*WHAT THE EXERCISE ASKS*.
Please transcribe every record below exactly, leaving out the pictures.

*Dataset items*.
━━━━━━━━

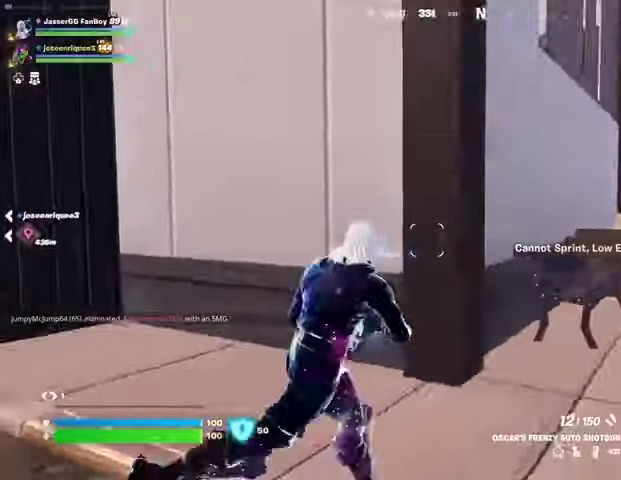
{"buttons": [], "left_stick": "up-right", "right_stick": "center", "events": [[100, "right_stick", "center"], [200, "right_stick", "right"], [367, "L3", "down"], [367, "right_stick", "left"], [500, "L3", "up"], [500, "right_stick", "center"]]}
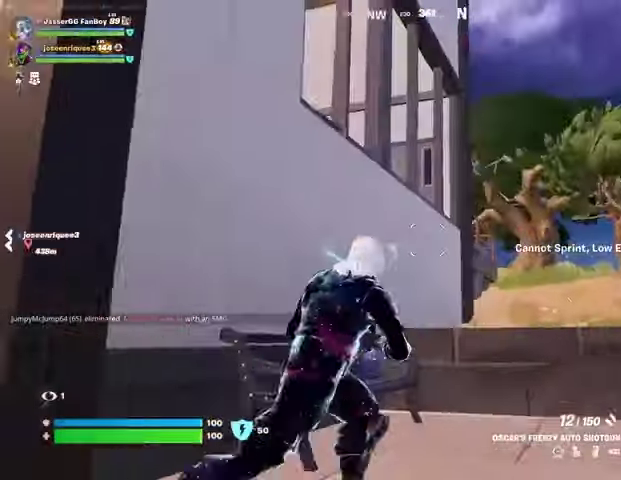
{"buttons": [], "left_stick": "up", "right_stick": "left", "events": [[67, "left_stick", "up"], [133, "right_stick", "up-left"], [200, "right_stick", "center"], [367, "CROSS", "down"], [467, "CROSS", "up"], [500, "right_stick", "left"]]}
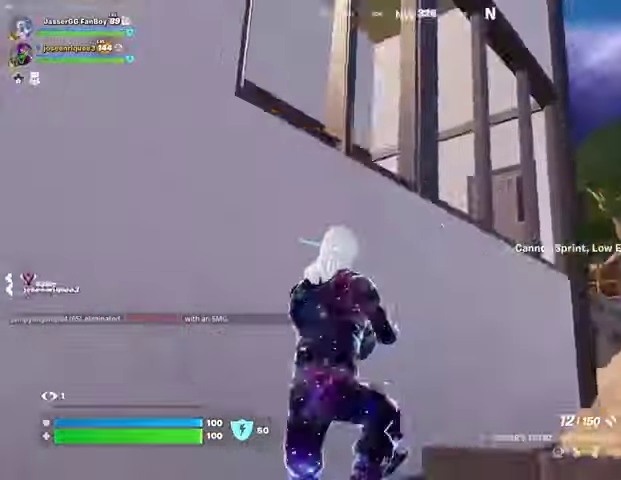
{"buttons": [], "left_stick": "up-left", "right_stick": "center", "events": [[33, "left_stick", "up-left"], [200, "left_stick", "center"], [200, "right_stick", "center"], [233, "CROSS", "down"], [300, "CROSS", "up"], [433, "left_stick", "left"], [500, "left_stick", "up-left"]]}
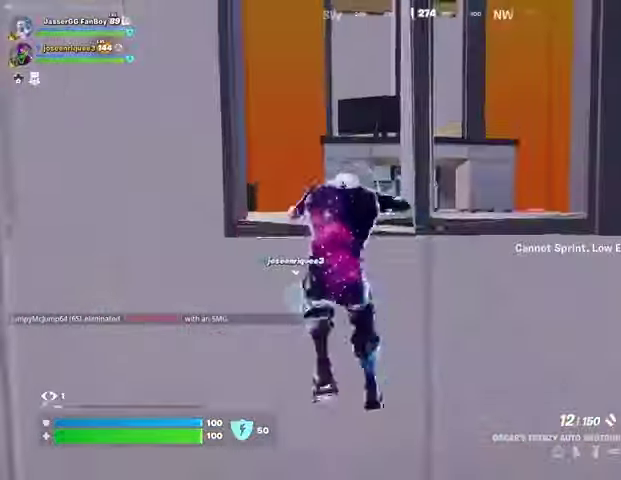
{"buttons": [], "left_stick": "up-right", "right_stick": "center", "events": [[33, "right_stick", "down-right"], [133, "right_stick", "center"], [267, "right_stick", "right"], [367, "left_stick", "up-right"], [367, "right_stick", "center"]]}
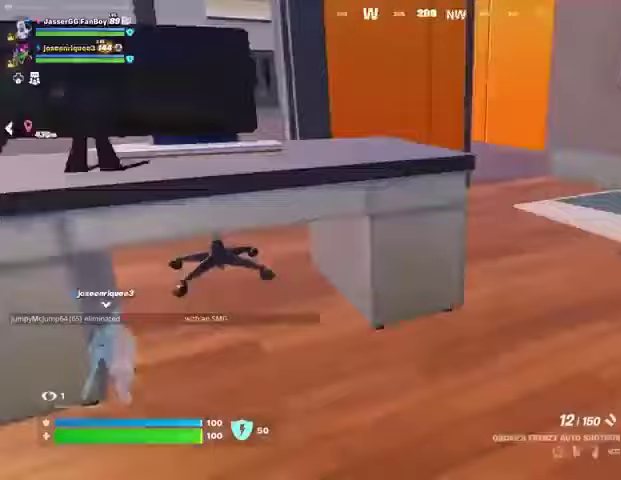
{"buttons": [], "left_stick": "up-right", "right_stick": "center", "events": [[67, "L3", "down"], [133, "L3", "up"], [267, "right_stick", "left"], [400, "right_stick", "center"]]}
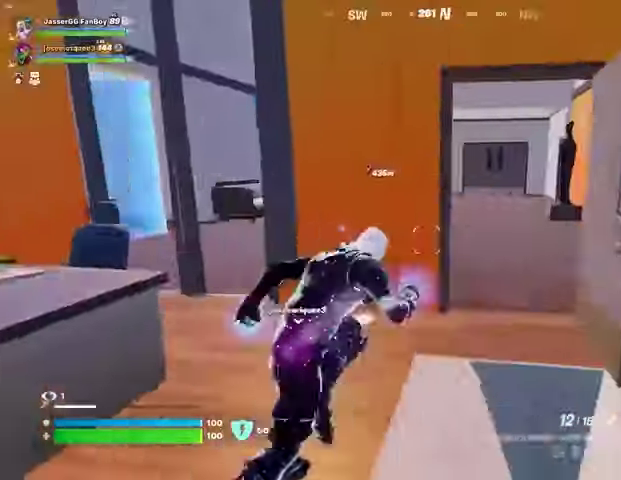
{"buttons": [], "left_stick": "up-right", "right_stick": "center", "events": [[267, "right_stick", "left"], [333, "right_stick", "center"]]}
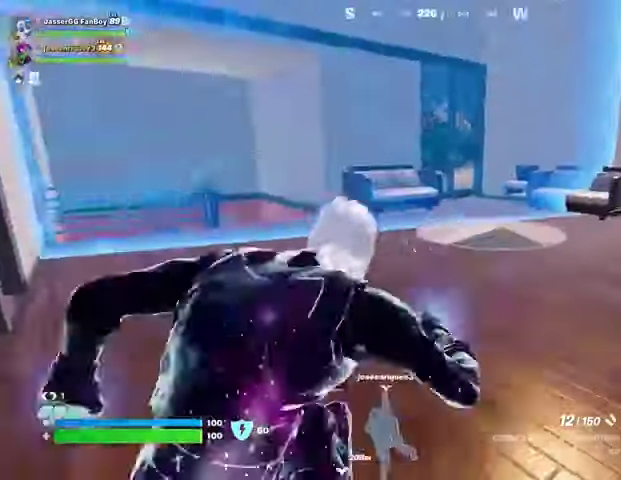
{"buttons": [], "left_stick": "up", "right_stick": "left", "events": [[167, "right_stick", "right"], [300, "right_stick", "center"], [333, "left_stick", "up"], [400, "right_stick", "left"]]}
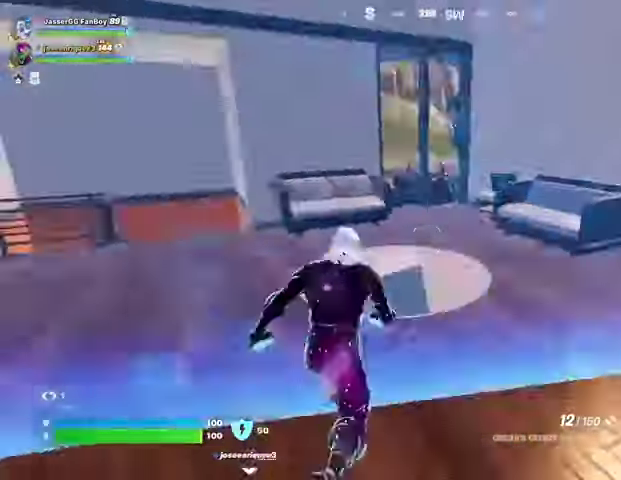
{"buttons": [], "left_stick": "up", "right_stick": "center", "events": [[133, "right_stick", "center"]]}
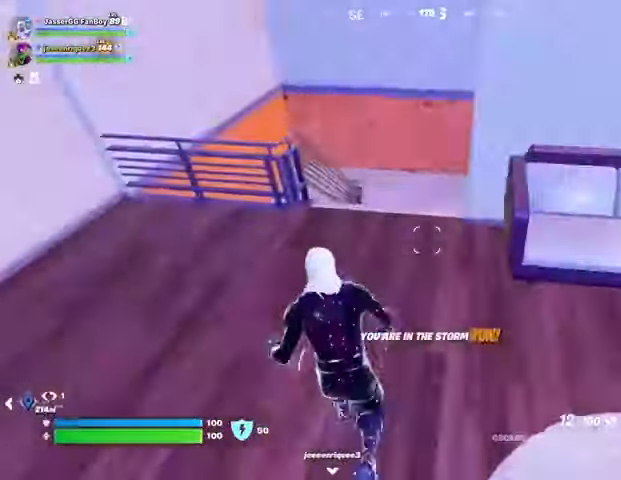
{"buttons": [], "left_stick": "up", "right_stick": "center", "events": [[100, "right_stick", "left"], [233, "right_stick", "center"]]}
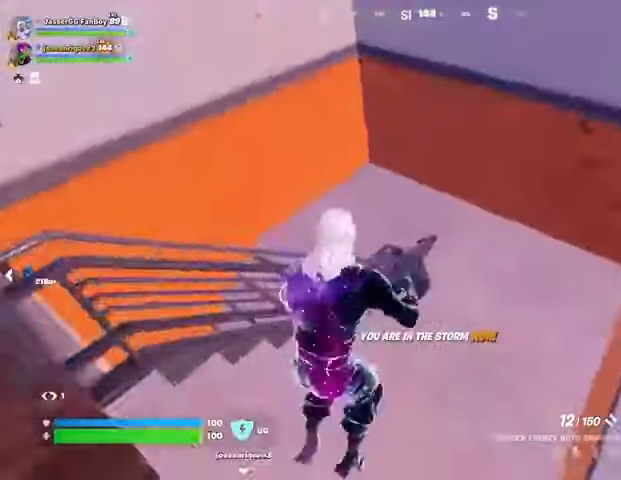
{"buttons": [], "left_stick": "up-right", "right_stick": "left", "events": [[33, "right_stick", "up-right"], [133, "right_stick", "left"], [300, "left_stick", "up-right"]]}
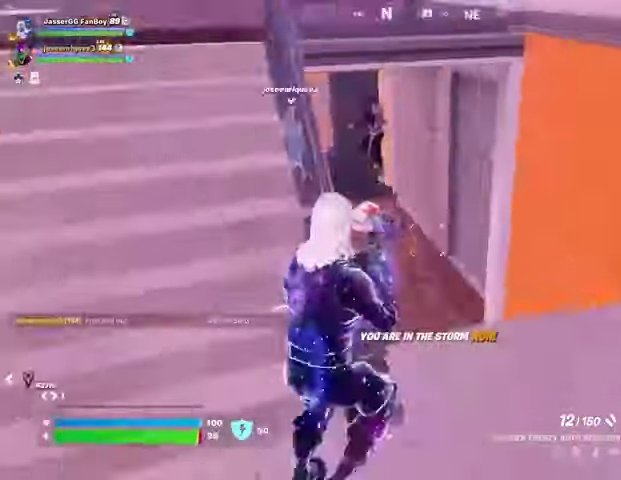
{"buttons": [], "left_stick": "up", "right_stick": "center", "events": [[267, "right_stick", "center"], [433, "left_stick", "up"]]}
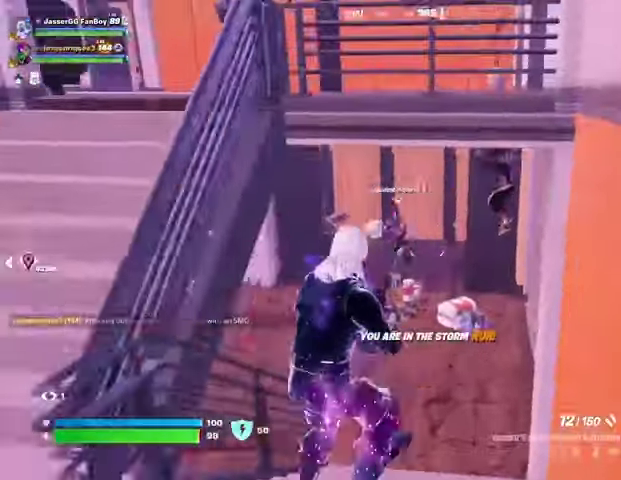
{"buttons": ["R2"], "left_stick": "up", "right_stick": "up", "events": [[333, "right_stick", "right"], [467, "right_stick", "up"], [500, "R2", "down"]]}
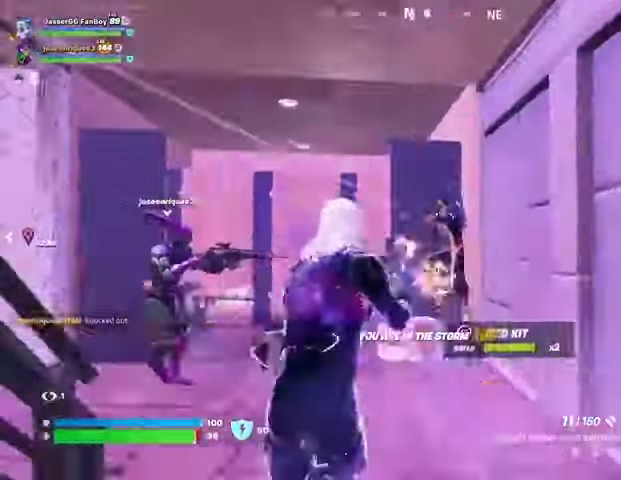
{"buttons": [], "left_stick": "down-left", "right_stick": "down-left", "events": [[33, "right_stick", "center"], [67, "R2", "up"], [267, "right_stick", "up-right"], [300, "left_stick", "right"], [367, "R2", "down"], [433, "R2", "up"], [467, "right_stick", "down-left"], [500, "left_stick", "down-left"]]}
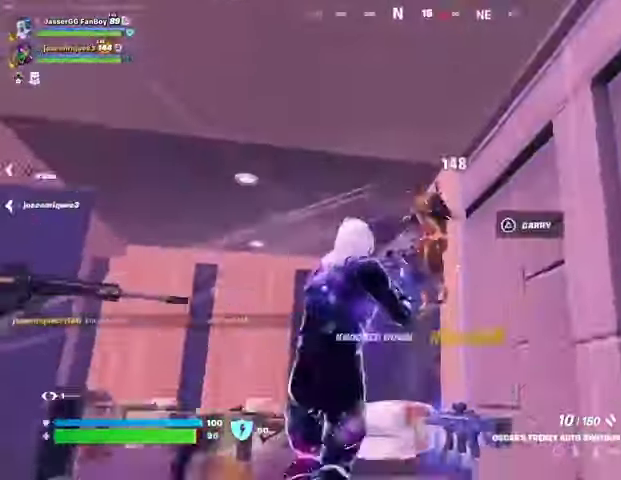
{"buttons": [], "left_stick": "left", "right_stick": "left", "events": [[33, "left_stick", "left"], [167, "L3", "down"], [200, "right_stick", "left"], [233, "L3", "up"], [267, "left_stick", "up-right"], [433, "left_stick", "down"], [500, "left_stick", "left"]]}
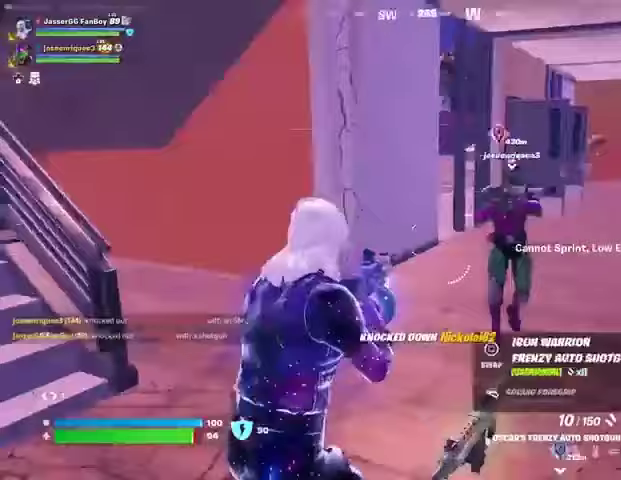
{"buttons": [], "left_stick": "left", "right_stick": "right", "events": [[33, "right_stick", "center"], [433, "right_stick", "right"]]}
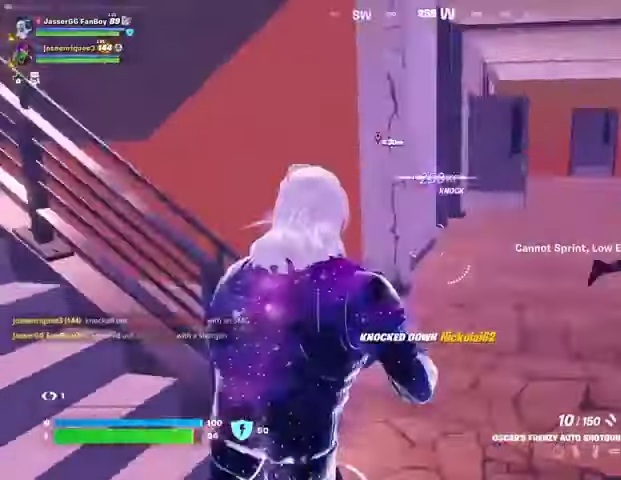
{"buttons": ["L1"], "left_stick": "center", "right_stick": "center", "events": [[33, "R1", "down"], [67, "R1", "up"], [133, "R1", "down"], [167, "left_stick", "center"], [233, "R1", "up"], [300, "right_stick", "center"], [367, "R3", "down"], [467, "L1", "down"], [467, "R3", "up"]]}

━━━━━━━━

*ANSWER TO THE PROBLEM*.
{"buttons": [], "left_stick": "up-right", "right_stick": "center", "events": [[100, "right_stick", "center"], [200, "right_stick", "right"], [367, "L3", "down"], [367, "right_stick", "left"], [500, "L3", "up"], [500, "right_stick", "center"]]}
{"buttons": [], "left_stick": "up", "right_stick": "left", "events": [[67, "left_stick", "up"], [133, "right_stick", "up-left"], [200, "right_stick", "center"], [367, "CROSS", "down"], [467, "CROSS", "up"], [500, "right_stick", "left"]]}
{"buttons": [], "left_stick": "up-left", "right_stick": "center", "events": [[33, "left_stick", "up-left"], [200, "left_stick", "center"], [200, "right_stick", "center"], [233, "CROSS", "down"], [300, "CROSS", "up"], [433, "left_stick", "left"], [500, "left_stick", "up-left"]]}
{"buttons": [], "left_stick": "up-right", "right_stick": "center", "events": [[33, "right_stick", "down-right"], [133, "right_stick", "center"], [267, "right_stick", "right"], [367, "left_stick", "up-right"], [367, "right_stick", "center"]]}
{"buttons": [], "left_stick": "up-right", "right_stick": "center", "events": [[67, "L3", "down"], [133, "L3", "up"], [267, "right_stick", "left"], [400, "right_stick", "center"]]}
{"buttons": [], "left_stick": "up-right", "right_stick": "center", "events": [[267, "right_stick", "left"], [333, "right_stick", "center"]]}
{"buttons": [], "left_stick": "up", "right_stick": "left", "events": [[167, "right_stick", "right"], [300, "right_stick", "center"], [333, "left_stick", "up"], [400, "right_stick", "left"]]}
{"buttons": [], "left_stick": "up", "right_stick": "center", "events": [[133, "right_stick", "center"]]}
{"buttons": [], "left_stick": "up", "right_stick": "center", "events": [[100, "right_stick", "left"], [233, "right_stick", "center"]]}
{"buttons": [], "left_stick": "up-right", "right_stick": "left", "events": [[33, "right_stick", "up-right"], [133, "right_stick", "left"], [300, "left_stick", "up-right"]]}
{"buttons": [], "left_stick": "up", "right_stick": "center", "events": [[267, "right_stick", "center"], [433, "left_stick", "up"]]}
{"buttons": ["R2"], "left_stick": "up", "right_stick": "up", "events": [[333, "right_stick", "right"], [467, "right_stick", "up"], [500, "R2", "down"]]}
{"buttons": [], "left_stick": "down-left", "right_stick": "down-left", "events": [[33, "right_stick", "center"], [67, "R2", "up"], [267, "right_stick", "up-right"], [300, "left_stick", "right"], [367, "R2", "down"], [433, "R2", "up"], [467, "right_stick", "down-left"], [500, "left_stick", "down-left"]]}
{"buttons": [], "left_stick": "left", "right_stick": "left", "events": [[33, "left_stick", "left"], [167, "L3", "down"], [200, "right_stick", "left"], [233, "L3", "up"], [267, "left_stick", "up-right"], [433, "left_stick", "down"], [500, "left_stick", "left"]]}
{"buttons": [], "left_stick": "left", "right_stick": "right", "events": [[33, "right_stick", "center"], [433, "right_stick", "right"]]}
{"buttons": ["L1"], "left_stick": "center", "right_stick": "center", "events": [[33, "R1", "down"], [67, "R1", "up"], [133, "R1", "down"], [167, "left_stick", "center"], [233, "R1", "up"], [300, "right_stick", "center"], [367, "R3", "down"], [467, "L1", "down"], [467, "R3", "up"]]}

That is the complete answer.